Simulated Annealing (SA) is a popular optimization method widely used for nonlinear and constraint optimization problems. Simulated Annealing (SA) is an iterative optimization technique based on the physical process of annealing in metallurgy, which inspired its name. SA was developed and first described by Kirkpatrick et al.in 1983.
The major idea of simulated annealing is stochastic optimization by gradually changing the temperature of the system, which can improve the solution in an appropriate direction. Generally speaking, simulated annealing (SA) searches for an optimal solution of the problem by gradually decreasing the temperature of the system.
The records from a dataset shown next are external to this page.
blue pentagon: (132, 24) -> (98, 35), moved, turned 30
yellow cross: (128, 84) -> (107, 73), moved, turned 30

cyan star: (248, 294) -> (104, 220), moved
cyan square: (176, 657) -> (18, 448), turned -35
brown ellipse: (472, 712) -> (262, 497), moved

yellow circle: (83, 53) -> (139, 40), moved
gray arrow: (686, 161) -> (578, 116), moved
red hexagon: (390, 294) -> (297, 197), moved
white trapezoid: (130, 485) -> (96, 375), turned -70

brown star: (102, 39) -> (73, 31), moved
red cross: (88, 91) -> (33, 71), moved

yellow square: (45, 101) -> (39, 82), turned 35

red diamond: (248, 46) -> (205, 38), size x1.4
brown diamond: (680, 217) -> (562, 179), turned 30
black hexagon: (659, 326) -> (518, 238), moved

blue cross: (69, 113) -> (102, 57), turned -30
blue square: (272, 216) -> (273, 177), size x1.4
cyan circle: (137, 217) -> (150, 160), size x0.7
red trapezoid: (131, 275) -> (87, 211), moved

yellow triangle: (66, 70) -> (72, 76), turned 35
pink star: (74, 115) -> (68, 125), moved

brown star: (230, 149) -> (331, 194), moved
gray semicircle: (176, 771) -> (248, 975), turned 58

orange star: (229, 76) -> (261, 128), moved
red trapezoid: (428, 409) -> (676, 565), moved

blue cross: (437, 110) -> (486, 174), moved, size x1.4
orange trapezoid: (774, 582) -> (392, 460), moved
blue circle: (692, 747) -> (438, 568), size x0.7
When the “temperature” is high enough, the solution of the problem is generated randomly and it is more likely to accept the complex states. As the temperature decreases, the generated solution is more precise, and the optimum solution can be obtained when the temperature reaches the “effective zero”.
Simulated annealing can be viewed as a restricted form of a genetic algorithm, where each person consists of real numbers instead of genes. The advantage of simulated annealing over a naive random search is its use of memory of previously visited solutions. This allows the algorithm to identify the best solution from a set of much more random solutions.
The iterative process of SA is described as follows:
At first, a starting temperature is set. At each iteration, a solution is randomly generated as a candidate solution. If this solution is better than the current one, it is accepted; if worse, it is accepted with a certain probability. This probability is calculated with a Boltzmann factor that is based on the difference of the two solutions at the current temperature.
The temperature is then decreased. Repeat this process until some predefined stopping criterion is met.
The effectiveness of SA lies on four parameters - the initial temperature, the cooling rate, the length of each run, and the definition of better, which is usually defined by some energy (cost) function.
Therefore SA has several advantages:
* Global optima may be found, as the algorithm samples all possible solutions in its search space.
* It is not prone to get stuck in local minima, due to its stochastic nature.
* It is simple and easy to implement.
* It works well for both discrete and continuous optimization problems.
However, simulated annealing does have some drawbacks. Its effectiveness is strongly related to the choice of the four parameters mentioned above. If the parameters are not set reasonably, SA may not find global optima or take too much time to find them. Also, SA is sensitive to the definition of better, which can be difficult to formulate correctly in some cases.
In conclusion, simulated annealing is an effective optimization technique that can be used in a variety of situations. It has its advantages and disadvantages, but it can be very useful in many optimization problems, when the parameters are set right and the problem is defined properly.